L’intervento è stato realizzato in un immobile di proprietà comunale nel territorio della Circoscrizione Quattro e comprende 32 unità abitative, di cui 8 trilocali e 24 bilocali. L’investimento complessivo ammonta a 6 milioni di euro, finanziati principalmente attraverso fondi Pon Metro e integrati da un mutuo stipulato con Cassa Depositi e Prestiti.
Il progetto mira a creare un sistema di soluzioni abitative a durata variabile accompagnate da servizi di supporto sociale integrati per favorire relazioni positive tra generazioni diverse e promuovere forme di supporto reciproco. L’obiettivo è rafforzare le opportunità di coabitazione solidale e il senso di comunità , coniugando qualità abitativa, inclusione e rigenerazione urbana.
Gli ospiti saranno selezionati dagli uffici competenti del Dipartimento Servizi Sociali, Socio Sanitari e Abitativi del Comune di Torino. Il target principale è rappresentato da persone anziane autosufficienti in condizioni di fragilità ma il progetto è rivolto anche ad adulti con bisogni specifici giovani con precaria indipendenza economica studenti care leavers persone con disabilità con un progetto individualizzato famiglie in temporanea difficoltà abitativa e titolari di protezione internazionale inseriti nei percorsi previsti dal protocollo sui corridoi lavorativi per rifugiati.
Per favorire l’aggregazione il complesso offre diversi spazi comuni tra cui un ampio terrazzo con aree verdi una cucina condivisa e due sale multifunzionali destinate ad attività e incontri aperti anche alla cittadinanza e alle associazioni del quartiere.
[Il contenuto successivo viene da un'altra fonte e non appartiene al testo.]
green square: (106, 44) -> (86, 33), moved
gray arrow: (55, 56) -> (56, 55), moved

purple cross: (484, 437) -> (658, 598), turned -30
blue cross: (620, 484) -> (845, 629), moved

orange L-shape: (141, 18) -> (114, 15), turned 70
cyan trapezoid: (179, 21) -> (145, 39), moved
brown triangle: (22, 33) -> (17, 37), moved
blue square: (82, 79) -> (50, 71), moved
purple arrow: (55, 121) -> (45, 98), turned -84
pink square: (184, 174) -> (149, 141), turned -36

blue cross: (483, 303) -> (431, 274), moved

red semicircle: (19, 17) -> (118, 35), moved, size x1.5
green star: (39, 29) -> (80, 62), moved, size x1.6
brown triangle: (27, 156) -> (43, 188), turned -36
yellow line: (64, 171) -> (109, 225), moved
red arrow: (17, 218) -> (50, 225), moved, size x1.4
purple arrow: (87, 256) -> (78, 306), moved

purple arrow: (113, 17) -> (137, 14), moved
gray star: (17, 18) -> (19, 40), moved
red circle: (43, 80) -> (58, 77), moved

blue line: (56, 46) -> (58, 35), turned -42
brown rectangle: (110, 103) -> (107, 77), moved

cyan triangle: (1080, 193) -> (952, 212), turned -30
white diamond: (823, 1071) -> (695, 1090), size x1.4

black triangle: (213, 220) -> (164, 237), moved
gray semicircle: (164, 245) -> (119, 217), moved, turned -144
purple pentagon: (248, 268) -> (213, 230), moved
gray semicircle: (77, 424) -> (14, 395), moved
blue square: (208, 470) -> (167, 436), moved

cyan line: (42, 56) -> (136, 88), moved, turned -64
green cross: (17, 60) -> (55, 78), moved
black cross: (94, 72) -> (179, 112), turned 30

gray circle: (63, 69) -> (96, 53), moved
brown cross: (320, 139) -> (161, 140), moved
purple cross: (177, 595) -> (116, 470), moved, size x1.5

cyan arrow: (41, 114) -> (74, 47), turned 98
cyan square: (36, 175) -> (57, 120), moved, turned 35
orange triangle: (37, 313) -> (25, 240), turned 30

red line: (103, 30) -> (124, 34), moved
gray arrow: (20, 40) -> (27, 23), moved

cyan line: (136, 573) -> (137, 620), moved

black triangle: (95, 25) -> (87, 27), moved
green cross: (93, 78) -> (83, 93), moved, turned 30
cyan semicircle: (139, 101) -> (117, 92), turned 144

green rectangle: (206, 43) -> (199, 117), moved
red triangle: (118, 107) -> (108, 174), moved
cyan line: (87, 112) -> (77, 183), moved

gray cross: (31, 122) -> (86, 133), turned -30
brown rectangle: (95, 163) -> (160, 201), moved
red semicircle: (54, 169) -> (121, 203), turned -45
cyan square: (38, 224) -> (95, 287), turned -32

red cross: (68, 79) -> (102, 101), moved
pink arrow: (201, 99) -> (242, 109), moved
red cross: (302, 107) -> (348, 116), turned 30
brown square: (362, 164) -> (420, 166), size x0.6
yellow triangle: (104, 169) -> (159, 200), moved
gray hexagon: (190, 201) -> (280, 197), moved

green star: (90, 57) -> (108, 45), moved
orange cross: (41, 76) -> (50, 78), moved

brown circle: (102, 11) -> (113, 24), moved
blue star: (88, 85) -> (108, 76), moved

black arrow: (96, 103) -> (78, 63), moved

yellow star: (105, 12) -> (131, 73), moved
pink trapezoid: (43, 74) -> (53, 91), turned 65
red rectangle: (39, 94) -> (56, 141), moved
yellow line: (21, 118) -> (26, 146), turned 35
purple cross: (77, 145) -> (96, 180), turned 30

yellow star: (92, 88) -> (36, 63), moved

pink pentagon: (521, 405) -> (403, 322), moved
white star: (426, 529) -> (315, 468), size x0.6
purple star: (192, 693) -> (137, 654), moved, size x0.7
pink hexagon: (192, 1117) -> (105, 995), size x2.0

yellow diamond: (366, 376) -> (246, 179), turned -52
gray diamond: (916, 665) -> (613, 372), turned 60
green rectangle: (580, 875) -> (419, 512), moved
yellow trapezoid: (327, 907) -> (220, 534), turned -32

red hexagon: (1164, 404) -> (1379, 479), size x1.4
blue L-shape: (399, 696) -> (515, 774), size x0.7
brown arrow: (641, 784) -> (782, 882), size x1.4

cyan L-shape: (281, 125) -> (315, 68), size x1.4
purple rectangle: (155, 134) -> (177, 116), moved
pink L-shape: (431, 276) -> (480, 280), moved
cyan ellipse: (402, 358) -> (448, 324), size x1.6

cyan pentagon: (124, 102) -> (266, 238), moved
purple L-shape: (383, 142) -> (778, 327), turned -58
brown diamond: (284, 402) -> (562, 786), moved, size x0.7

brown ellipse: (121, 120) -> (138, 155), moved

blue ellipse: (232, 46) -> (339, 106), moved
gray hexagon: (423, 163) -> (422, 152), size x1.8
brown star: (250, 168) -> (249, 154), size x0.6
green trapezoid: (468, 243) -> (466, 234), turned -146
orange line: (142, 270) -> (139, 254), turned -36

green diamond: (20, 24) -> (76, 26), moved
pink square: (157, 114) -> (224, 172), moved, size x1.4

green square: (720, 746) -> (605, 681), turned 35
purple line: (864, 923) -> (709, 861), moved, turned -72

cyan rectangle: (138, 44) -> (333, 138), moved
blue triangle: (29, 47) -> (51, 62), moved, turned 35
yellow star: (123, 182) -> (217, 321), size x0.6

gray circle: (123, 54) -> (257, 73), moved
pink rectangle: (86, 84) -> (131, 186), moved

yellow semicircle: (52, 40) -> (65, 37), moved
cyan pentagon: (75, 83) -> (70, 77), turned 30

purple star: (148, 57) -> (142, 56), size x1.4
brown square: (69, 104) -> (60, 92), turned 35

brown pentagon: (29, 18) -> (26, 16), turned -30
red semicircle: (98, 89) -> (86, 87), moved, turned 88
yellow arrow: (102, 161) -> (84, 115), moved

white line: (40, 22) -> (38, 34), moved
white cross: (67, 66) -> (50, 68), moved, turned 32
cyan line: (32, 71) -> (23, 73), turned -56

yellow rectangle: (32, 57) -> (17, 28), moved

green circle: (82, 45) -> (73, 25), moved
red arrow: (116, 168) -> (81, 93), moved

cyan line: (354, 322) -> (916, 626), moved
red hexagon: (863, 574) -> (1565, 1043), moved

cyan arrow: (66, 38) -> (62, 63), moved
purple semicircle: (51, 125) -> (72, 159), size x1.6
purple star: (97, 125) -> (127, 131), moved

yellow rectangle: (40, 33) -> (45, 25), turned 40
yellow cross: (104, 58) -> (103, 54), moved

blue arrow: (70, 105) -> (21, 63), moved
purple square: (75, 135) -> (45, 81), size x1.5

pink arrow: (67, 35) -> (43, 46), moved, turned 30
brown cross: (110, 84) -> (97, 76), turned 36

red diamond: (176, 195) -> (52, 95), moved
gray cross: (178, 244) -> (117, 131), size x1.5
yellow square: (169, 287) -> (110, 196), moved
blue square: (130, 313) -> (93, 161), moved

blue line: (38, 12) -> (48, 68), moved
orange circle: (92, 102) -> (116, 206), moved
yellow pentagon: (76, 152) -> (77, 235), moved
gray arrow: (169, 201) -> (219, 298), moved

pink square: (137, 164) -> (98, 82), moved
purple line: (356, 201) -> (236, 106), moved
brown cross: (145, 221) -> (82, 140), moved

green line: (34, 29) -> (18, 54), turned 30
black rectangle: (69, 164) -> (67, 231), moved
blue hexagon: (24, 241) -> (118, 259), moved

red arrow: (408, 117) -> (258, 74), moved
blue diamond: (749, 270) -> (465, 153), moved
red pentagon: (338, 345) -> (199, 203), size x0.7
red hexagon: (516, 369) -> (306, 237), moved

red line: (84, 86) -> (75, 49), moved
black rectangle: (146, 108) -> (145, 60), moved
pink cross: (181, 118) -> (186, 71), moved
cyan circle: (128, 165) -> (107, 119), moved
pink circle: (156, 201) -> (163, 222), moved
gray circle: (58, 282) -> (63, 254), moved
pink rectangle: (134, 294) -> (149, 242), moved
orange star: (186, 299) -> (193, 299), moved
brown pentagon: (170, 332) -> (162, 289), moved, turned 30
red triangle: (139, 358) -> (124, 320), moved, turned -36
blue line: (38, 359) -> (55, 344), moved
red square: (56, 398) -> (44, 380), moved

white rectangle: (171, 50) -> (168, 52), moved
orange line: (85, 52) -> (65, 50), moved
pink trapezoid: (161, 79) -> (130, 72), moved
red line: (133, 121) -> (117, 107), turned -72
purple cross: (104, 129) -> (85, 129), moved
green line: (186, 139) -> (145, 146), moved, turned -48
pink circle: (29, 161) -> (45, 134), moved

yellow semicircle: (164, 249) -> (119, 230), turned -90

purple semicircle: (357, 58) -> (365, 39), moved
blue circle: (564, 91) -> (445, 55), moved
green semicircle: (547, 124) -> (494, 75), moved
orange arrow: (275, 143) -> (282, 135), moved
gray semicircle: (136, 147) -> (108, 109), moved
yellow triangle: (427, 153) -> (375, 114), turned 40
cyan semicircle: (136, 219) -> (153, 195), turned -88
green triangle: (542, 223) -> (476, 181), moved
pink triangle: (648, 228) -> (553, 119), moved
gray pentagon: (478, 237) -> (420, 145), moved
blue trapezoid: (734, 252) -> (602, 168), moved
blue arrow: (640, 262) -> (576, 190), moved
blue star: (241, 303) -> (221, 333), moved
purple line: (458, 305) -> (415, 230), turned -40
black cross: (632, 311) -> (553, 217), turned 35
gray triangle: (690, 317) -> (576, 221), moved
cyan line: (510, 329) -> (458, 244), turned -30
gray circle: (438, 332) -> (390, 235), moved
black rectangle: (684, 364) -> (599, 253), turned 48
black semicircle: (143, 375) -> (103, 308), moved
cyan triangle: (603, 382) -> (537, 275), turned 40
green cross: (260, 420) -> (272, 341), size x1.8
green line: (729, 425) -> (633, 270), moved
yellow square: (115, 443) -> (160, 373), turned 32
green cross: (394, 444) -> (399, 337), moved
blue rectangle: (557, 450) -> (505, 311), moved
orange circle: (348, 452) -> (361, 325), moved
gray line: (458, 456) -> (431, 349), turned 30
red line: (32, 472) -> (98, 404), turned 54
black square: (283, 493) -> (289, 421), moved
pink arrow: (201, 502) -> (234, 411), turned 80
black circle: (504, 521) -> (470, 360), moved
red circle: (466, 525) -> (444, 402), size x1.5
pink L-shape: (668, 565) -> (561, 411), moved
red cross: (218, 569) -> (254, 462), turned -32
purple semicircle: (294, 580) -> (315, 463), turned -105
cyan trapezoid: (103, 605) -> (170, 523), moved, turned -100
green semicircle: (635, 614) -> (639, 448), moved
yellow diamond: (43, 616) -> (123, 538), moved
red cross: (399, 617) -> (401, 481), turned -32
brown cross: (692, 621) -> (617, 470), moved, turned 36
Il taglio del nastro si è svolto alla presenza del Sindaco Stefano Lo Russo, dell’assessore alle Politiche sociali Jacopo Rosatelli, del presidente della Circoscrizione 4 Alberto Re, della direttrice del Dipartimento Servizi Sociali Socio Sanitari e Abitativi Monica Lo Cascio e del presidente della Cooperativa Sociale Piergiorgio Frassati Roberto Galassi.
La gestione dell’immobile è affidata alla Cooperativa Sociale Piergiorgio Frassati, partner della Città in coprogettazione. Una équipe multidisciplinare garantirà il supporto alla convivenza l’accompagnamento verso l’autonomia abitativa e attività rivolte al territorio in dialogo costante con i residenti.
La struttura si distingue anche per due elementi di innovazione tecnologica: un sistema di controllo digitale da remoto degli accessi e un impianto fotovoltaico che contribuisce alla riduzione dei costi di gestione e delle emissioni. Sono inoltre già state avviate le procedure per l’ingresso in una Comunità Energetica Rinnovabile, rafforzando la sostenibilità ambientale dell’intervento.